[Saved data entries]
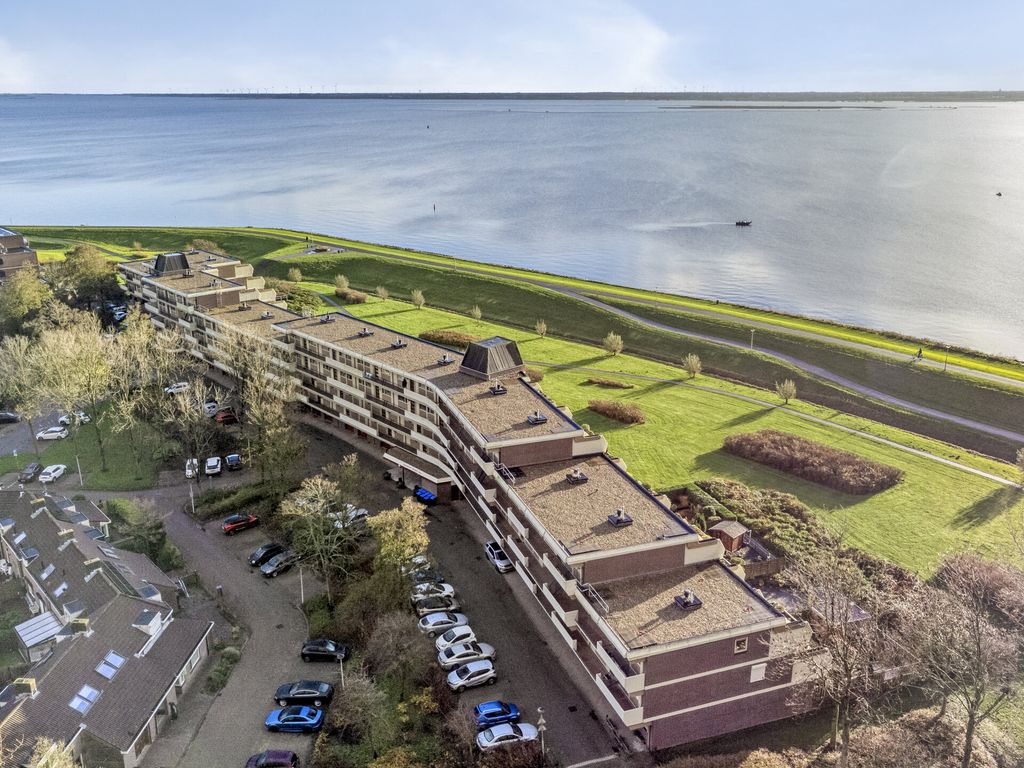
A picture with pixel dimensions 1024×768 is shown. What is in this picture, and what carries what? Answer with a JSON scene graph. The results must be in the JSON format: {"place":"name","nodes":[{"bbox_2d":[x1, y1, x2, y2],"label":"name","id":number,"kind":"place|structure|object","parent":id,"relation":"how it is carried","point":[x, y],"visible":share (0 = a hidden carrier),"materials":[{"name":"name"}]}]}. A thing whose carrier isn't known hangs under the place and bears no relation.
{"place":"outdoors","nodes":[
{"label":"outdoors","id":0,"kind":"place"},
{"bbox_2d":[0,226,39,279],"label":"building","id":1,"kind":"structure","parent":0,"point":[30,259],"materials":[{"name":"brick"}]},
{"bbox_2d":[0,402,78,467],"label":"parking lot","id":2,"kind":"structure","parent":0,"point":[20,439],"materials":[{"name":"grey concrete"}]},
{"bbox_2d":[36,425,68,440],"label":"white car","id":3,"kind":"object","parent":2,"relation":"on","point":[47,437],"visible":0.98,"materials":[{"name":"white metal"}]},
{"bbox_2d":[0,400,177,488],"label":"lawn","id":4,"kind":"structure","parent":0,"point":[92,478],"materials":[{"name":"green plant"}]},
{"bbox_2d":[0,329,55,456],"label":"tree","id":5,"kind":"object","parent":4,"relation":"on","point":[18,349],"visible":0.86,"materials":[{"name":"plant"}]},
{"bbox_2d":[25,316,122,473],"label":"tree","id":6,"kind":"object","parent":4,"relation":"on","point":[90,375],"visible":0.98,"materials":[{"name":"plant"}]},
{"bbox_2d":[76,455,84,485],"label":"lamp post","id":7,"kind":"object","parent":4,"relation":"on","point":[79,470],"visible":0.91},
{"bbox_2d":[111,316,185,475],"label":"tree","id":8,"kind":"object","parent":4,"relation":"on","point":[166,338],"visible":0.97,"materials":[{"name":"plant"}]},
{"bbox_2d":[0,484,211,767],"label":"row house","id":9,"kind":"structure","parent":0,"point":[107,726],"materials":[{"name":"brick"}]},
{"bbox_2d":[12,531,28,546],"label":"skylight","id":10,"kind":"object","parent":9,"relation":"in","point":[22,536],"visible":0.76},
{"bbox_2d":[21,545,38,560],"label":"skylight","id":11,"kind":"object","parent":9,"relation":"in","point":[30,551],"visible":0.87,"materials":[{"name":"grey"}]},
{"bbox_2d":[14,612,65,651],"label":"patio roof","id":12,"kind":"structure","parent":9,"relation":"on","point":[43,620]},
{"bbox_2d":[39,563,56,578],"label":"skylight","id":13,"kind":"object","parent":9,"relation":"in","point":[45,573],"visible":0.93},
{"bbox_2d":[52,580,69,596],"label":"skylight","id":14,"kind":"object","parent":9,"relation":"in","point":[60,588],"visible":0.92},
{"bbox_2d":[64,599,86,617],"label":"dormer","id":15,"kind":"object","parent":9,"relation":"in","point":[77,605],"visible":0.85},
{"bbox_2d":[68,683,100,714],"label":"skylight","id":16,"kind":"object","parent":9,"relation":"in","point":[90,689],"visible":0.77},
{"bbox_2d":[94,650,124,678],"label":"skylight","id":17,"kind":"object","parent":9,"relation":"in","point":[119,659],"visible":0.83},
{"bbox_2d":[132,609,164,637],"label":"dormer","id":18,"kind":"object","parent":9,"relation":"on","point":[143,616],"visible":0.81,"materials":[{"name":"white"}]},
{"bbox_2d":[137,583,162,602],"label":"dormer","id":19,"kind":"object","parent":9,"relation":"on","point":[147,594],"visible":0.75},
{"bbox_2d":[131,463,322,765],"label":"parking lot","id":20,"kind":"structure","parent":0,"point":[274,631],"materials":[{"name":"grey concrete"}]},
{"bbox_2d":[185,457,198,479],"label":"white car","id":21,"kind":"object","parent":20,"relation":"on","point":[193,463],"visible":0.89,"materials":[{"name":"white metal"}]},
{"bbox_2d":[204,456,222,475],"label":"white car","id":22,"kind":"object","parent":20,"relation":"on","point":[215,470],"visible":1,"materials":[{"name":"white metal"}]},
{"bbox_2d":[224,453,241,470],"label":"car","id":23,"kind":"object","parent":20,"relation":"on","point":[232,463],"visible":1,"materials":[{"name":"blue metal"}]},
{"bbox_2d":[221,512,258,533],"label":"red car","id":24,"kind":"object","parent":20,"relation":"on","point":[253,519],"visible":0.99,"materials":[{"name":"red metal"}]},
{"bbox_2d":[249,542,284,567],"label":"black car","id":25,"kind":"object","parent":20,"relation":"on","point":[266,553],"visible":0.85,"materials":[{"name":"black metal"}]},
{"bbox_2d":[244,749,299,767],"label":"car","id":26,"kind":"object","parent":20,"relation":"on","point":[274,754],"visible":0.99,"materials":[{"name":"red"}]},
{"bbox_2d":[261,551,298,577],"label":"black car","id":27,"kind":"object","parent":20,"relation":"on","point":[274,569],"visible":0.94,"materials":[{"name":"metal"}]},
{"bbox_2d":[264,706,324,733],"label":"blue car","id":28,"kind":"object","parent":20,"relation":"on","point":[272,723],"visible":0.99,"materials":[{"name":"blue metal"}]},
{"bbox_2d":[298,566,304,604],"label":"lamp post","id":29,"kind":"object","parent":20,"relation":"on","point":[302,590],"visible":0.72,"materials":[{"name":"white metal"}]},
{"bbox_2d":[273,681,333,708],"label":"black car","id":30,"kind":"object","parent":20,"relation":"on","point":[287,695],"visible":0.98,"materials":[{"name":"black metal"}]},
{"bbox_2d":[300,639,349,662],"label":"black car","id":31,"kind":"object","parent":20,"relation":"on","point":[316,650],"visible":0.98,"materials":[{"name":"black metal"}]},
{"bbox_2d":[295,409,623,767],"label":"parking lot","id":32,"kind":"structure","parent":0,"point":[588,738],"materials":[{"name":"grey concrete"}]},
{"bbox_2d":[335,507,369,527],"label":"white car","id":33,"kind":"object","parent":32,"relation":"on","point":[363,513],"visible":0.52,"materials":[{"name":"white metal"}]},
{"bbox_2d":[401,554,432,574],"label":"white car","id":34,"kind":"object","parent":32,"relation":"on","point":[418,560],"visible":0.56,"materials":[{"name":"white metal"}]},
{"bbox_2d":[414,487,436,503],"label":"blue bins","id":35,"kind":"object","parent":32,"relation":"on","point":[427,498],"visible":0.87,"materials":[{"name":"blue plastic"}]},
{"bbox_2d":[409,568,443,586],"label":"car","id":36,"kind":"object","parent":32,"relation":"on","point":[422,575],"visible":0.72,"materials":[{"name":"metal"}]},
{"bbox_2d":[410,580,455,602],"label":"white car","id":37,"kind":"object","parent":32,"relation":"on","point":[446,588],"visible":0.8,"materials":[{"name":"metal"}]},
{"bbox_2d":[412,592,458,616],"label":"silver car","id":38,"kind":"object","parent":32,"relation":"on","point":[446,603],"visible":0.96,"materials":[{"name":"metal"}]},
{"bbox_2d":[417,611,468,634],"label":"car","id":39,"kind":"object","parent":32,"relation":"on","point":[425,624],"visible":0.91,"materials":[{"name":"white metal"}]},
{"bbox_2d":[434,625,478,651],"label":"white car","id":40,"kind":"object","parent":32,"relation":"on","point":[450,640],"visible":0.87,"materials":[{"name":"white metal"}]},
{"bbox_2d":[438,641,496,669],"label":"white car","id":41,"kind":"object","parent":32,"relation":"on","point":[444,659],"visible":0.97,"materials":[{"name":"white metal"}]},
{"bbox_2d":[445,659,497,690],"label":"white car","id":42,"kind":"object","parent":32,"relation":"on","point":[452,680],"visible":0.99,"materials":[{"name":"metal"}]},
{"bbox_2d":[473,700,522,728],"label":"blue car","id":43,"kind":"object","parent":32,"relation":"on","point":[514,708],"visible":0.92,"materials":[{"name":"blue metal"}]},
{"bbox_2d":[484,541,512,572],"label":"white car","id":44,"kind":"object","parent":32,"relation":"on","point":[488,547],"visible":0.81,"materials":[{"name":"metal"}]},
{"bbox_2d":[476,721,538,750],"label":"white car","id":45,"kind":"object","parent":32,"relation":"on","point":[509,730],"visible":0.96,"materials":[{"name":"white metal"}]},
{"bbox_2d":[536,707,546,760],"label":"street lamp","id":46,"kind":"object","parent":32,"relation":"on","point":[541,721],"visible":0.93,"materials":[{"name":"grey metal"}]},
{"bbox_2d":[121,245,825,750],"label":"apartment building","id":47,"kind":"structure","parent":0,"point":[594,573],"materials":[{"name":"brick"}]},
{"bbox_2d":[152,252,190,274],"label":"rooftop structure","id":48,"kind":"object","parent":47,"relation":"on","point":[185,267],"visible":0.81,"materials":[{"name":"metal"}]},
{"bbox_2d":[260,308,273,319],"label":"roof vent","id":49,"kind":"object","parent":47,"relation":"on","point":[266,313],"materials":[{"name":"grey metal"}]},
{"bbox_2d":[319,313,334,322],"label":"roof vent","id":50,"kind":"object","parent":47,"relation":"on","point":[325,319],"visible":0.94,"materials":[{"name":"grey"}]},
{"bbox_2d":[356,327,372,336],"label":"roof vent","id":51,"kind":"object","parent":47,"relation":"on","point":[365,334],"visible":0.97,"materials":[{"name":"grey metal"}]},
{"bbox_2d":[390,338,405,348],"label":"roof vent","id":52,"kind":"object","parent":47,"relation":"on","point":[397,345],"visible":0.95,"materials":[{"name":"grey metal"}]},
{"bbox_2d":[382,447,456,501],"label":"entrance canopy","id":53,"kind":"object","parent":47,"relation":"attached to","point":[399,461],"visible":0.78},
{"bbox_2d":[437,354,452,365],"label":"roof vent","id":54,"kind":"object","parent":47,"relation":"on","point":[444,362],"visible":0.93,"materials":[{"name":"grey metal"}]},
{"bbox_2d":[458,337,524,379],"label":"rooftop structure","id":55,"kind":"object","parent":47,"relation":"on","point":[482,356],"visible":0.96,"materials":[{"name":"metal"}]},
{"bbox_2d":[488,382,506,394],"label":"roof vent","id":56,"kind":"object","parent":47,"relation":"on","point":[495,390],"visible":0.97,"materials":[{"name":"metal"}]},
{"bbox_2d":[526,411,547,424],"label":"roof vent","id":57,"kind":"object","parent":47,"relation":"on","point":[533,418],"visible":0.98,"materials":[{"name":"grey metal"}]},
{"bbox_2d":[565,469,587,484],"label":"roof vent","id":58,"kind":"object","parent":47,"relation":"on","point":[579,478],"visible":0.97,"materials":[{"name":"grey metal"}]},
{"bbox_2d":[606,509,632,526],"label":"roof vent","id":59,"kind":"object","parent":47,"relation":"on","point":[611,517],"visible":0.98,"materials":[{"name":"grey metal"}]},
{"bbox_2d":[673,590,702,610],"label":"roof vent","id":60,"kind":"object","parent":47,"relation":"on","point":[685,603],"visible":0.97,"materials":[{"name":"grey metal"}]},
{"bbox_2d":[733,637,748,653],"label":"window","id":61,"kind":"structure","parent":47,"relation":"in","point":[743,646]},
{"bbox_2d":[750,661,766,681],"label":"window","id":62,"kind":"structure","parent":47,"relation":"in","point":[753,678],"materials":[{"name":"white"}]},
{"bbox_2d":[0,0,1023,94],"label":"sky","id":63,"kind":"structure","parent":0,"point":[641,63],"materials":[{"name":"blue"}]},
{"bbox_2d":[0,93,1023,357],"label":"lake","id":64,"kind":"structure","parent":0,"point":[721,119],"materials":[{"name":"liquid"}]},
{"bbox_2d":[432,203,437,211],"label":"buoy","id":65,"kind":"object","parent":64,"relation":"on","point":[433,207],"visible":0.99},
{"bbox_2d":[735,219,751,226],"label":"boat","id":66,"kind":"object","parent":64,"relation":"on","point":[747,224],"visible":0.99,"materials":[{"name":"wood"}]},
{"bbox_2d":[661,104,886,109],"label":"island","id":67,"kind":"structure","parent":64,"relation":"in","point":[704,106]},
{"bbox_2d":[994,191,1002,196],"label":"boat","id":68,"kind":"object","parent":64,"relation":"on","point":[999,194],"visible":0.99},
{"bbox_2d":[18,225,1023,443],"label":"grass bank","id":69,"kind":"structure","parent":0,"point":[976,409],"materials":[{"name":"green plant"}]},
{"bbox_2d":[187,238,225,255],"label":"shrub","id":70,"kind":"object","parent":69,"relation":"on","point":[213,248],"visible":0.47,"materials":[{"name":"brown plant"}]},
{"bbox_2d":[749,328,755,349],"label":"lamp post","id":71,"kind":"object","parent":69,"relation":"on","point":[751,345],"visible":0.92,"materials":[{"name":"white metal"}]},
{"bbox_2d":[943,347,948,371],"label":"lamp post","id":72,"kind":"object","parent":69,"relation":"on","point":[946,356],"visible":0.94,"materials":[{"name":"metal"}]},
{"bbox_2d":[135,90,1023,102],"label":"distant shore","id":73,"kind":"structure","parent":0,"point":[601,95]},
{"bbox_2d":[292,243,1023,442],"label":"footpath","id":74,"kind":"structure","parent":0,"point":[817,371],"materials":[{"name":"grey asphalt"}]},
{"bbox_2d":[916,347,922,359],"label":"person","id":75,"kind":"object","parent":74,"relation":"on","point":[919,353],"visible":0.97},
{"bbox_2d":[303,268,1022,580],"label":"lawn","id":76,"kind":"structure","parent":0,"point":[569,375],"materials":[{"name":"green plant"}]},
{"bbox_2d":[334,275,349,291],"label":"tree","id":77,"kind":"object","parent":76,"relation":"on","point":[340,282],"visible":0.96,"materials":[{"name":"green plant"}]},
{"bbox_2d":[334,286,368,303],"label":"shrub","id":78,"kind":"object","parent":76,"relation":"on","point":[357,297],"visible":0.92,"materials":[{"name":"plant"}]},
{"bbox_2d":[375,285,388,300],"label":"tree","id":79,"kind":"object","parent":76,"relation":"on","point":[382,291],"visible":0.99,"materials":[{"name":"plant"}]},
{"bbox_2d":[411,289,425,308],"label":"tree","id":80,"kind":"object","parent":76,"relation":"on","point":[418,295],"visible":0.98,"materials":[{"name":"plant"}]},
{"bbox_2d":[419,329,478,348],"label":"shrub","id":81,"kind":"object","parent":76,"relation":"on","point":[429,336],"visible":0.57,"materials":[{"name":"plant"}]},
{"bbox_2d":[470,305,482,321],"label":"tree","id":82,"kind":"object","parent":76,"relation":"on","point":[475,313],"visible":0.98,"materials":[{"name":"plant"}]},
{"bbox_2d":[524,368,542,382],"label":"shrub","id":83,"kind":"object","parent":76,"relation":"on","point":[533,379],"visible":0.35,"materials":[{"name":"plant"}]},
{"bbox_2d":[534,319,547,336],"label":"tree","id":84,"kind":"object","parent":76,"relation":"on","point":[541,332],"visible":0.98,"materials":[{"name":"plant"}]},
{"bbox_2d":[585,375,633,388],"label":"shrub","id":85,"kind":"object","parent":76,"relation":"on","point":[618,384],"visible":0.95,"materials":[{"name":"plant"}]},
{"bbox_2d":[603,332,623,356],"label":"tree","id":86,"kind":"object","parent":76,"relation":"on","point":[618,347],"visible":0.99,"materials":[{"name":"plant"}]},
{"bbox_2d":[586,399,645,425],"label":"shrub","id":87,"kind":"object","parent":76,"relation":"on","point":[598,407],"visible":0.94,"materials":[{"name":"plant"}]},
{"bbox_2d":[682,353,702,379],"label":"tree","id":88,"kind":"object","parent":76,"relation":"on","point":[694,366],"visible":0.99,"materials":[{"name":"plant"}]},
{"bbox_2d":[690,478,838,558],"label":"shrub","id":89,"kind":"object","parent":76,"relation":"on","point":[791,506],"visible":0.58,"materials":[{"name":"green plant"}]},
{"bbox_2d":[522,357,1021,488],"label":"footpath","id":90,"kind":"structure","parent":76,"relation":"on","point":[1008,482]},
{"bbox_2d":[775,379,796,404],"label":"tree","id":91,"kind":"object","parent":76,"relation":"on","point":[789,392],"visible":0.99,"materials":[{"name":"plant"}]},
{"bbox_2d":[720,430,904,494],"label":"hedge","id":92,"kind":"object","parent":76,"relation":"on","point":[849,478],"visible":0.96,"materials":[{"name":"brown plant"}]},
{"bbox_2d":[1013,448,1023,483],"label":"tree","id":93,"kind":"object","parent":76,"relation":"on","point":[1022,459],"visible":0.99,"materials":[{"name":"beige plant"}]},
{"label":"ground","id":94,"kind":"structure","parent":0},
{"bbox_2d":[0,411,19,424],"label":"car","id":95,"kind":"object","parent":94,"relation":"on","point":[7,416],"visible":1,"materials":[{"name":"black metal"}]},
{"bbox_2d":[0,269,52,338],"label":"tree","id":96,"kind":"object","parent":94,"relation":"on","point":[18,308],"visible":0.84,"materials":[{"name":"green plant"}]},
{"bbox_2d":[18,461,40,482],"label":"dark car","id":97,"kind":"object","parent":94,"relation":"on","point":[30,470],"visible":0.99,"materials":[{"name":"metal"}]},
{"bbox_2d":[39,463,66,482],"label":"white car","id":98,"kind":"object","parent":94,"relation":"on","point":[51,474],"visible":0.99,"materials":[{"name":"white metal"}]},
{"bbox_2d":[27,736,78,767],"label":"tree","id":99,"kind":"object","parent":94,"relation":"on","point":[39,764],"visible":0.96,"materials":[{"name":"green plant"}]},
{"bbox_2d":[61,411,90,424],"label":"white car","id":100,"kind":"object","parent":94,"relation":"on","point":[83,416],"visible":0.63,"materials":[{"name":"white metal"}]},
{"bbox_2d":[50,245,124,311],"label":"tree","id":101,"kind":"object","parent":94,"relation":"on","point":[83,276],"visible":0.86,"materials":[{"name":"green plant"}]},
{"bbox_2d":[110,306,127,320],"label":"car","id":102,"kind":"object","parent":94,"relation":"on","point":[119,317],"visible":0.81,"materials":[{"name":"metal"}]},
{"bbox_2d":[110,498,173,566],"label":"shrub","id":103,"kind":"object","parent":94,"relation":"on","point":[153,525],"visible":0.82,"materials":[{"name":"green plant"}]},
{"bbox_2d":[164,381,190,394],"label":"white car","id":104,"kind":"object","parent":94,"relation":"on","point":[172,390],"visible":0.85,"materials":[{"name":"white metal"}]},
{"bbox_2d":[157,375,219,470],"label":"tree","id":105,"kind":"object","parent":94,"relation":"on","point":[196,418],"visible":0.96,"materials":[{"name":"plant"}]},
{"bbox_2d":[188,479,195,512],"label":"lamp post","id":106,"kind":"object","parent":94,"relation":"on","point":[191,493],"visible":0.95,"materials":[{"name":"metal"}]},
{"bbox_2d":[203,401,218,415],"label":"white car","id":107,"kind":"object","parent":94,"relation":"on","point":[210,407],"visible":0.68,"materials":[{"name":"white metal"}]},
{"bbox_2d":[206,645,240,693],"label":"shrub","id":108,"kind":"object","parent":94,"relation":"on","point":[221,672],"visible":0.74,"materials":[{"name":"green plant"}]},
{"bbox_2d":[212,409,236,424],"label":"red car","id":109,"kind":"object","parent":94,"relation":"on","point":[223,418],"visible":0.88,"materials":[{"name":"red metal"}]},
{"bbox_2d":[191,480,278,519],"label":"hedge","id":110,"kind":"object","parent":94,"relation":"on","point":[240,493],"visible":0.84,"materials":[{"name":"green plant"}]},
{"bbox_2d":[219,327,302,484],"label":"tree","id":111,"kind":"object","parent":94,"relation":"on","point":[255,386],"visible":0.94,"materials":[{"name":"plant"}]},
{"bbox_2d":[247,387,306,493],"label":"tree","id":112,"kind":"object","parent":94,"relation":"on","point":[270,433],"visible":0.92,"materials":[{"name":"plant"}]},
{"bbox_2d":[287,267,302,282],"label":"shrub","id":113,"kind":"object","parent":94,"relation":"on","point":[297,278],"visible":0.99,"materials":[{"name":"green plant"}]},
{"bbox_2d":[271,283,320,314],"label":"shrub","id":114,"kind":"object","parent":94,"relation":"on","point":[295,308],"visible":0.61,"materials":[{"name":"green plant"}]},
{"bbox_2d":[277,470,363,595],"label":"tree","id":115,"kind":"object","parent":94,"relation":"on","point":[310,495],"visible":0.96,"materials":[{"name":"plant"}]},
{"bbox_2d":[337,651,345,687],"label":"lamp post","id":116,"kind":"object","parent":94,"relation":"on","point":[342,674],"visible":0.68,"materials":[{"name":"grey metal"}]},
{"bbox_2d":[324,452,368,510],"label":"tree","id":117,"kind":"object","parent":94,"relation":"on","point":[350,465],"visible":0.72,"materials":[{"name":"plant"}]},
{"bbox_2d":[328,671,389,749],"label":"tree","id":118,"kind":"object","parent":94,"relation":"on","point":[352,706],"visible":0.97,"materials":[{"name":"plant"}]},
{"bbox_2d":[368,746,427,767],"label":"shrub","id":119,"kind":"object","parent":94,"relation":"on","point":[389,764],"visible":0.99,"materials":[{"name":"plant"}]},
{"bbox_2d":[368,500,428,587],"label":"tree","id":120,"kind":"object","parent":94,"relation":"on","point":[418,538],"visible":0.91,"materials":[{"name":"plant"}]},
{"bbox_2d":[364,613,434,689],"label":"tree","id":121,"kind":"object","parent":94,"relation":"on","point":[384,646],"visible":0.97,"materials":[{"name":"plant"}]},
{"bbox_2d":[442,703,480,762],"label":"shrub","id":122,"kind":"object","parent":94,"relation":"on","point":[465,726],"visible":0.94,"materials":[{"name":"plant"}]},
{"bbox_2d":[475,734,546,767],"label":"shrub","id":123,"kind":"object","parent":94,"relation":"on","point":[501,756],"visible":0.96,"materials":[{"name":"plant"}]},
{"bbox_2d":[709,520,747,552],"label":"shed","id":124,"kind":"structure","parent":94,"relation":"on","point":[732,543],"materials":[{"name":"brown wood"}]},
{"bbox_2d":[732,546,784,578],"label":"wooden fence","id":125,"kind":"object","parent":94,"relation":"on","point":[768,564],"visible":0.49,"materials":[{"name":"brown wood"}]},
{"bbox_2d":[780,547,903,759],"label":"bare tree","id":126,"kind":"object","parent":94,"relation":"on","point":[846,689],"visible":0.97,"materials":[{"name":"brown plant"}]},
{"bbox_2d":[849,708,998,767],"label":"shrub","id":127,"kind":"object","parent":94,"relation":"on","point":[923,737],"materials":[{"name":"brown plant"}]},
{"bbox_2d":[898,557,1023,767],"label":"bare tree","id":128,"kind":"object","parent":94,"relation":"on","point":[969,730],"visible":0.99,"materials":[{"name":"brown plant"}]},
{"bbox_2d":[932,553,1023,625],"label":"shrub","id":129,"kind":"object","parent":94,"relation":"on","point":[972,569],"visible":0.75,"materials":[{"name":"plant"}]}
]}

• **Problem to work on**:
Show every line of the entries above where the word "outdoors" occurs.

• **Written response**:
{"place":"outdoors","nodes":[
{"label":"outdoors","id":0,"kind":"place"},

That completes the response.